Unsur-unsur pengetahuan yang terkandung dalam fenomenologi Alfred Schutz adalah dunia keseharian, sosialitas dan makna. Dunia keseharian adalah merupakan hal yang paling fondasional dalam kehidupan manusia karena harilah yang mengukir setiap kehidupan manusia. Konsep tentang sebuah tatanan adalah merupakan sebuah orde yang paling pertama dan orde ini sangat berperan penting dalam membentuk orde-orde selanjutnya. Kehidupan sehari-hari menampilkan diri sebagi kenyataan yang ditafsirkan oleh manusia dan mempunyai makna subjektif bagi mereka sebagai satu dunia yang koheren.

Gambar 3.1

Konstruksi Makna Dalam Fenomenologi

Sumber: Laksmi, 2012

Cara seseorang menginterpretasikan pengalaman tersebut merupakan hasil konstruksi bersama-sama dengan orang lain, termasuk bersepakat dan negosiasi. Suatu masyarakat yang hidup bersama memiliki pengetahuan bersama tentang

sebuah realitas. Kebersamaan, kesepakatan dan negosiasi tersebut melahirkan pengetahuan bersama, sehingga mereka meyakini bahwa sesuatu yang terjadi itu adalah sebagaimana tampaknya (Laksmi, 2012).

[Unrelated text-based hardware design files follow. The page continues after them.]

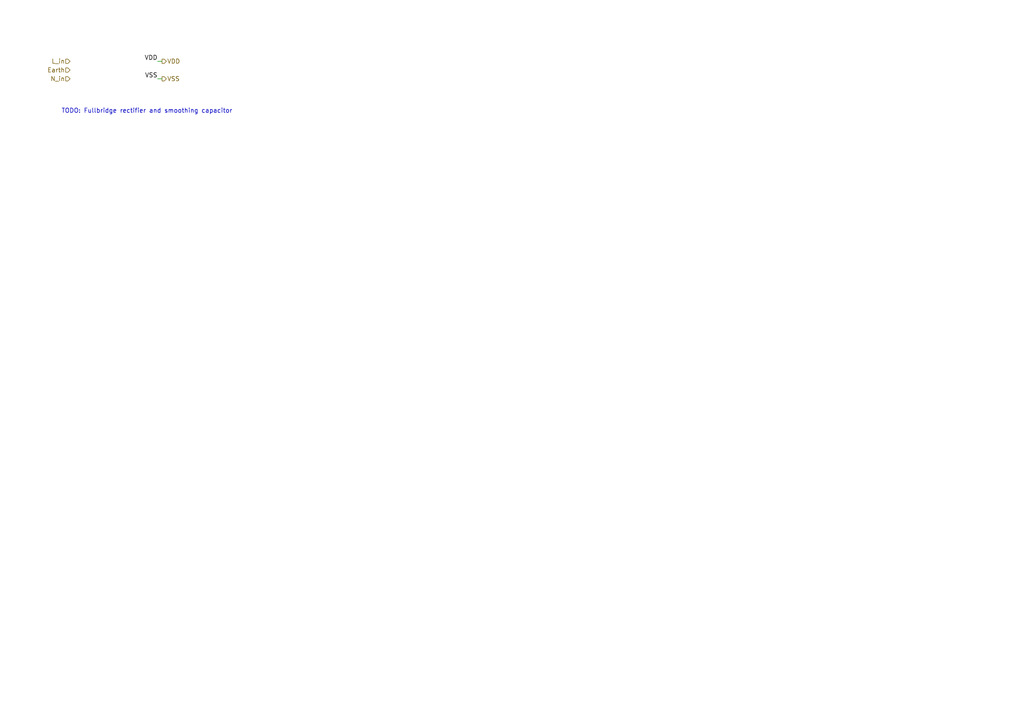
<source format=kicad_sch>
(kicad_sch (version 20211123) (generator eeschema)

  (uuid 0e8f7fc0-2ef2-4b90-9c15-8a3a601ee459)

  (paper "A4")

  


  (wire (pts (xy 45.72 22.86) (xy 46.99 22.86))
    (stroke (width 0) (type default) (color 0 0 0 0))
    (uuid be645d0f-8568-47a0-a152-e3ddd33563eb)
  )
  (wire (pts (xy 45.72 17.78) (xy 46.99 17.78))
    (stroke (width 0) (type default) (color 0 0 0 0))
    (uuid ebd06df3-d52b-4cff-99a2-a771df6d3733)
  )

  (text "TODO: Fullbridge rectifier and smoothing capacitor"
    (at 17.78 33.02 0)
    (effects (font (size 1.27 1.27)) (justify left bottom))
    (uuid bd9595a1-04f3-4fda-8f1b-e65ad874edd3)
  )

  (label "VSS" (at 45.72 22.86 180)
    (effects (font (size 1.27 1.27)) (justify right bottom))
    (uuid c9667181-b3c7-4b01-b8b4-baa29a9aea63)
  )
  (label "VDD" (at 45.72 17.78 180)
    (effects (font (size 1.27 1.27)) (justify right bottom))
    (uuid d5b800ca-1ab6-4b66-b5f7-2dda5658b504)
  )

  (hierarchical_label "Earth" (shape input) (at 20.32 20.32 180)
    (effects (font (size 1.27 1.27)) (justify right))
    (uuid 0ce8d3ab-2662-4158-8a2a-18b782908fc5)
  )
  (hierarchical_label "N_in" (shape input) (at 20.32 22.86 180)
    (effects (font (size 1.27 1.27)) (justify right))
    (uuid 29195ea4-8218-44a1-b4bf-466bee0082e4)
  )
  (hierarchical_label "L_in" (shape input) (at 20.32 17.78 180)
    (effects (font (size 1.27 1.27)) (justify right))
    (uuid b0906e10-2fbc-4309-a8b4-6fc4cd1a5490)
  )
  (hierarchical_label "VSS" (shape output) (at 46.99 22.86 0)
    (effects (font (size 1.27 1.27)) (justify left))
    (uuid cff34251-839c-4da9-a0ad-85d0fc4e32af)
  )
  (hierarchical_label "VDD" (shape output) (at 46.99 17.78 0)
    (effects (font (size 1.27 1.27)) (justify left))
    (uuid d0fb0864-e79b-4bdc-8e8e-eed0cabe6d56)
  )
)

</source>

Konstruksi sosial (social construction) merupakan sebuah teori sosiologi kontemporer yang dicetuskan oleh Peter L. Berger dan Thomas Luckmann. Menurut Berger, realitas sosial eksis dengan sendirinya dan struktur dunia social bergantung pada manusia yang menjadi subjeknya (Kuswarno, 2009:111).

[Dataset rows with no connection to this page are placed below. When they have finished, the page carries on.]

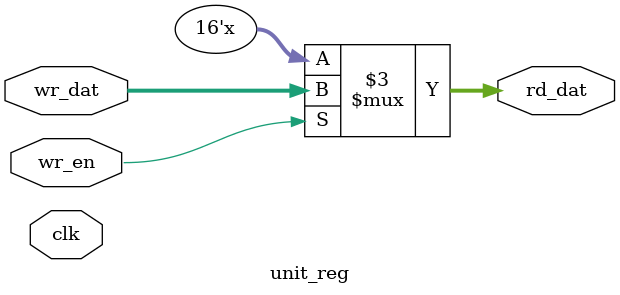
<source format=v>
module unit_reg(clk, wr_en, wr_dat, rd_dat);
input clk, wr_en;
input [15:0] wr_dat;
output reg [15:0] rd_dat;

always @(clk) begin
	if(wr_en) begin
		rd_dat = wr_dat;
	end
end
endmodule
</source>
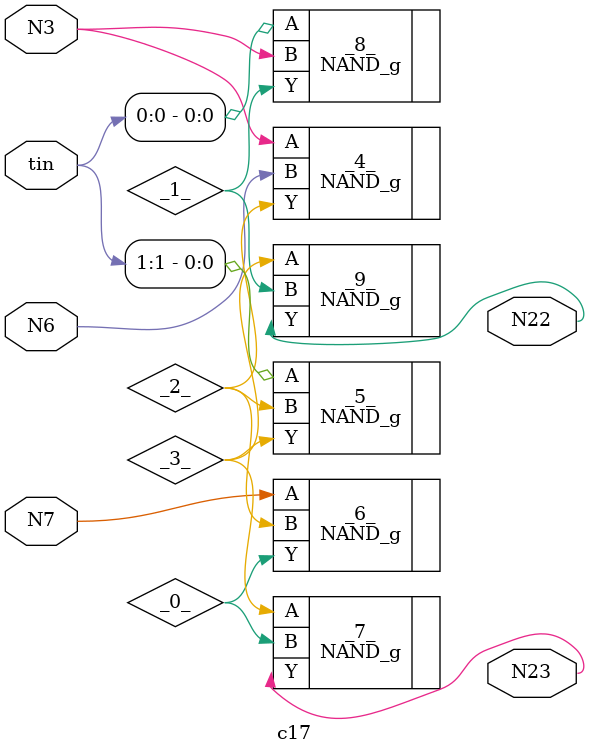
<source format=v>
module c17(tin, N3, N6, N7, N22, N23);
wire _0_;
wire _1_;
wire _2_;
wire _3_;
output N22;
wire N22;
output N23;
wire N23;
input N3;
wire N3;
input N6;
wire N6;
input N7;
wire N7;
input [1:0] tin;
wire [1:0] tin;
NAND_g _4_ ( .A(N3), .B(N6), .Y(_2_) );
NAND_g _5_ ( .A(tin[1]), .B(_2_), .Y(_3_) );
NAND_g _6_ ( .A(N7), .B(_2_), .Y(_0_) );
NAND_g _7_ ( .A(_3_), .B(_0_), .Y(N23) );
NAND_g _8_ ( .A(tin[0]), .B(N3), .Y(_1_) );
NAND_g _9_ ( .A(_3_), .B(_1_), .Y(N22) );
endmodule

</source>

Berger memiliki kecenderungan untuk menggabungkan dua perspektif yang berbeda, yaitu perspektif fungsional dan interaksi simbolik, dengan mengatakan bahwa realitas sosial secara objektif memang ada (perpektif fungsionalis), namun maknanya berasal dari dan oleh hubungan subjektif individu dengan dunia objektif (perspektif interaksionalis simbolik) (Poloma, 2004:299).

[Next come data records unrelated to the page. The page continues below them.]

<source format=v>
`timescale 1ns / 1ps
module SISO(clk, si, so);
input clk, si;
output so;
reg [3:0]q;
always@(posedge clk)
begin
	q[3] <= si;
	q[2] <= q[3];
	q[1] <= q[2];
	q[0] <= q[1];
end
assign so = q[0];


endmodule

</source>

Di dalam penelitian ini peneliti berusaha mengungkapkan makna keperawanan. Pemaknaan yang diberikan oleh mahasiswi tidak perawan di kota Bandung tentang keperawanan (subjektif), dipahami sebagai tolak ukur dalam mengaplikasikan apa yang menjadi nilai dan pandangan terhadap makna keperawanan yang dipahami oleh mahasiswi tidak perawan di kota Bandung (objektif).

Untuk memahami mengenai pembentukan makna di dalam sebuah realitas sosial maka berdasarkan pandangan Schultz dan dipertegas kembali oleh Berger dan Luckmann, ada tiga hal yang harus diperhatikan lebih lanjut yaitu mengenai nilai, motif dan pengalaman.